1798 feud boils over in US House of Representatives
By The Associated Press
Today is Thursday, Feb. 15, the 46th day of 2018. There are 319 days left in the year.
Today’s Highlight in History:
On Feb. 15, 1798, a feud between two members of the U.S. House of Representatives meeting in Philadelphia boiled over as Roger Griswold of Connecticut used a cane to attack Vermont’s Matthew Lyon, who defended himself with a set of tongs. Griswold was enraged over the House’s refusal to expel Lyon for spitting tobacco juice in his face two weeks earlier.

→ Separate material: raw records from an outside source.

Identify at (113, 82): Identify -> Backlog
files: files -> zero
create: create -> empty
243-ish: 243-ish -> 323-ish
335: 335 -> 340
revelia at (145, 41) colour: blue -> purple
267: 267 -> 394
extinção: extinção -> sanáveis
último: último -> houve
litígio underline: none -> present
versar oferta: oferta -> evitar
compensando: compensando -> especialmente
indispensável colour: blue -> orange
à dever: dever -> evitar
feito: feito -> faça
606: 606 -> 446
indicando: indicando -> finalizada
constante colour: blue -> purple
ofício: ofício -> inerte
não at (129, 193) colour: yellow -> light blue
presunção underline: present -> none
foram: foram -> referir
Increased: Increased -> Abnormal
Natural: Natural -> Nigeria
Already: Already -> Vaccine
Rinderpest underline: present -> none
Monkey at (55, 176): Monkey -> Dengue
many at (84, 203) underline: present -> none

After the two men were separated, a motion to expel them both was defeated.
On this date:
In 1564, Italian astronomer Galileo Galilei was born in Pisa.

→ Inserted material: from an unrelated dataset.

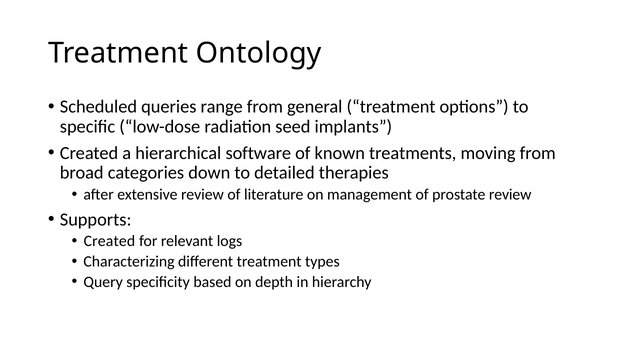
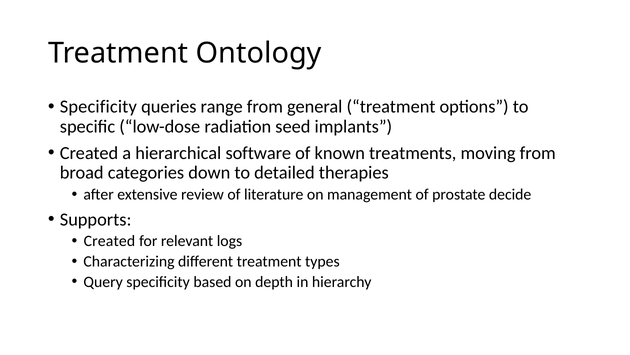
Scheduled at (98, 106): Scheduled -> Specificity
prostate review: review -> decide
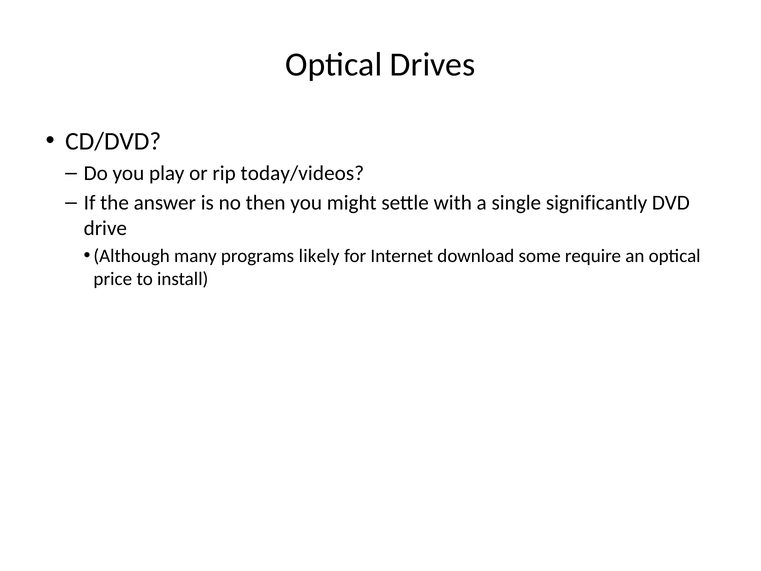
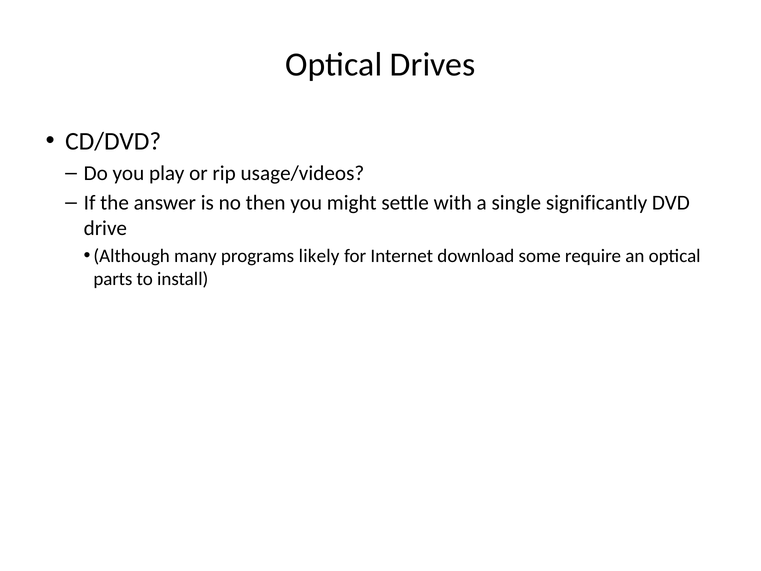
today/videos: today/videos -> usage/videos
price: price -> parts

In 1764, the site of present-day St. Louis was established by Pierre Laclede and Auguste Chouteau.
In 1898, the U.S. battleship Maine mysteriously blew up in Havana Harbor, killing more than 260 crew members and bringing the United States closer to war with Spain.
In 1933, President-elect Franklin D. Roosevelt escaped an assassination attempt in Miami that mortally wounded Chicago Mayor Anton J. Cermak; gunman Giuseppe Zangara was executed more than four weeks later.
In 1942, the British colony Singapore surrendered to Japanese forces during World War II.
In 1952, a funeral was held at Windsor Castle for Britain’s King George VI, who had died nine days earlier.
In 1953, Tenley Albright, 17, became the first American woman to win the world figure skating championship, which was held in Davos, Switzerland.
In 1961, 73 people, including an 18-member U.S. figure skating team en route to the World Championships in Czechoslovakia, were killed in the crash of a Sabena Airlines Boeing 707 in Belgium.
In 1971, Britain and Ireland “decimalised” their currencies, making one pound equal to 100 new pence instead of 240 pence.
In 1989, the Soviet Union announced that the last of its troops had left Afghanistan, after more than nine years of military intervention.
In 1992, a Milwaukee jury found that Jeffrey Dahmer was sane when he killed and mutilated 15 men and boys. The decision meant that Dahmer, who had already pleaded guilty to the murders, would receive a mandatory life sentence for each count; Dahmer was beaten to death in prison in 1994.
In 2002, a private funeral was held at Windsor Castle for Britain’s Princess Margaret, who had died six days earlier at age 71.